- **SOURCE DOCUMENT**:
=== Section Start ===
So here is my best answer today, but if you ask again in six months, it is likely to change again. This is a fast moving field and the only consistency is change. Reasonable, affordable e-discovery requires three steps (1) establish and operate an interdisciplinary tech/law e-discovery team, a step which many in-house counsel have already begun, (2) strategic cooperation with opposing counsel in technical areas of discovery to avoid unnecessary disputes, instead focusing adversarial arguments on case merits and 26(b)(2)(C) evaluation, and (3) case metrics.
The last point is critical and has been largely ignored by most law firms and vendors in representing their corporate clients. As a client, you have a right to know in advance what an e-discovery production will cost and how long it will take, or at least a range. You also have a right under all state and federal rules to limit the discovery costs proportionally to the value of the case. For too long, in-house counsel have been asked to get on board an e-discovery train without knowing the price of the ticket or how long the trip will take. That must stop in order to get e-discovery under control.
Most attorneys today agree to search terms for the production of their client’s information without first knowing what the likely cost will be to review and produce this information. Further, keywords are agreed to and used without first testing them on smaller data samples to evaluate their efficacy. What percentage of the documents they produce will actually be relevant? Since even small clients now have incredibly large amounts of data in their computer systems, the net result of this haphazard approach is that far too much data is collected and far too much time and fees are wasted on review of irrelevant information.
This over review and production is the cause of run away e-discovery costs, not the new rules or bad judges. This can be stopped by metrics and more scientifically based cost estimation. You should have a good idea of what an e-discovery project will cost, and how long it will take – and have your attorneys be ready to prove that in court, if need be – BEFORE you agree to it. If opposing counsel insists on keywords that your analysis shows will produce too many documents and too much irrelevant data, then take it to court immediately and argue that excessive burden. Exact predictions are not required, only good faith estimates based on expert analysis, preferably your own, and reasonable assumptions.
To do this you need to test various proposed keywords on smaller sample sets of data before any agreements are reached or productions are started. Blind faith guesses of what might work always results in over-review and over-production, or worse, in very expensive “do-overs.” This misguided kind of guess-searching is the root cause of the skyrocketing costs of e-discovery. It must be replaced by judgmental and statistical sampling techniques, iterative processes, quality control, and staged productions.
As David Baker put it, who is the only judge I know who has been playing with computers longer than I have:
Common sense dictates that sampling and other quality assurance techniques must be employed to meet requirements of completeness. If AZ took such steps, it has not identified or validated them.
In re: Seroquel Products Liability Litigation, 244 F.R.D. 650 (M.D. Fla. Aug. 21, 2007).
The new metric techniques allow for an informed evaluation of proposed key words wherein you can limit the number of electronic files to be reviewed and produced. This intelligent management process builds a strong case against obstructive opposing counsel trying to force excessive discovery costs for strategic purposes. The courts will enforce the limited proportionality of discovery costs if protective orders are properly sought with valid expert substantiation.
=== Section End ===
- **EXTRACTED MATERIAL**:
=== Section Start ===
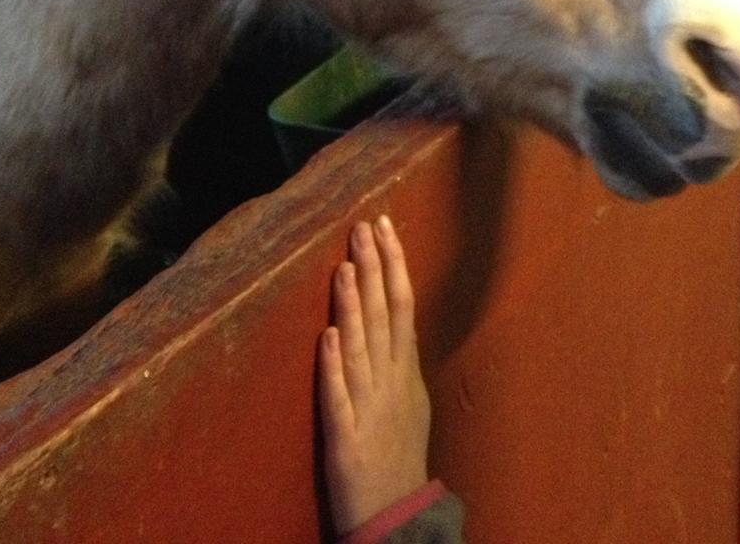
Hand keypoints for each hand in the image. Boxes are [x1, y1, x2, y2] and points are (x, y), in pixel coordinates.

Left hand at [319, 216, 430, 535]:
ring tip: (346, 268)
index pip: (403, 306)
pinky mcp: (345, 441)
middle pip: (385, 317)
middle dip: (375, 269)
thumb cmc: (400, 459)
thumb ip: (401, 364)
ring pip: (361, 349)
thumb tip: (397, 323)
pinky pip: (338, 399)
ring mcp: (369, 411)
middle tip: (364, 226)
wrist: (398, 522)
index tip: (383, 225)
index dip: (394, 264)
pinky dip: (333, 367)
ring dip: (354, 307)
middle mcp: (392, 385)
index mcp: (407, 374)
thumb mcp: (412, 405)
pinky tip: (327, 337)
=== Section End ===
- **TASK INSTRUCTIONS**: Resume the passage on controlling e-discovery costs, carrying it on from its last sentence.

- **ANSWER FOR THE TASK**:
Under the system I have developed, and no doubt others in the industry have developed similar approaches, we test proposed key words and other culling factors (time range, number of players, etc.) before any agreement to use specific keywords with opposing counsel, or absent an agreement process, before the full work commences. The process is technical and complex, but essentially we use an iterative system of early review of sample data sets. We then project the cost to review the sample set to calculate an estimate for the likely total cost of review of all of the data. Thus, if we find that it takes 100 hours to review a 10% sample of the total ESI collected by the keywords under consideration, we can reasonably project a total review time of 1,000 hours.
The same sampling process is used to test the efficacy of key words and ultimately to pare down the number of keywords used so as to reduce the total amount of ESI to review. We do not undertake to use keywords until we are satisfied that the likely cost to review the amount of ESI those keywords will generate is within a range acceptable to the client and warranted by principles of proportionality (FRCP 26(b)(2)(C)) and the value of the case.
As part of this evaluation process, we also analyze the efficacy of the search parameters. We do that by various judgmental sample reviews. For example, a reviewer may look at a sample consisting of the information generated by the top ten keywords, the ones that generated the most hits. The reviewer then ranks the relevance of the ESI so uncovered. What percentage of these documents are irrelevant, that is “false-positives”? Are the relevant documents found of only marginal relevance, or are they strongly relevant? We also look at the flip side, where a reviewer will examine a sample set consisting of a random selection of the misses. What percentage of the files excluded by the keywords were actually relevant, that is, “false-negatives,” and if so, rank the relevance.
With this kind of quality control process and information we can make informed adjustments to the keywords, the Boolean logic of the keywords (should it be within 10 words instead of 5?), and other culling factors such as custodians, date ranges, computer systems, deduplication schemes, etc. Ultimately, we reach a formula that produces a number of electronic documents that can be reviewed at a reasonable cost in view of the amount at issue in the case and other factors. This is typically presented as a first disclosure step, and additional, much more focused discovery requests may follow.
This use of metrics and quality control is a best practice that should be of interest to all clients, especially in the current economy. This metric quality management process not only reigns in costs to a reasonable range, but also builds a strong case against obstructive opposing counsel. We all know the ones who did not get the Sedona “Cooperative Discovery Memo” and try to force excessive discovery costs for strategic purposes. There is every indication that courts will enforce the limited proportionality of discovery costs if protective orders are properly and timely sought with valid expert substantiation.
Kipperman v. Onex Corp.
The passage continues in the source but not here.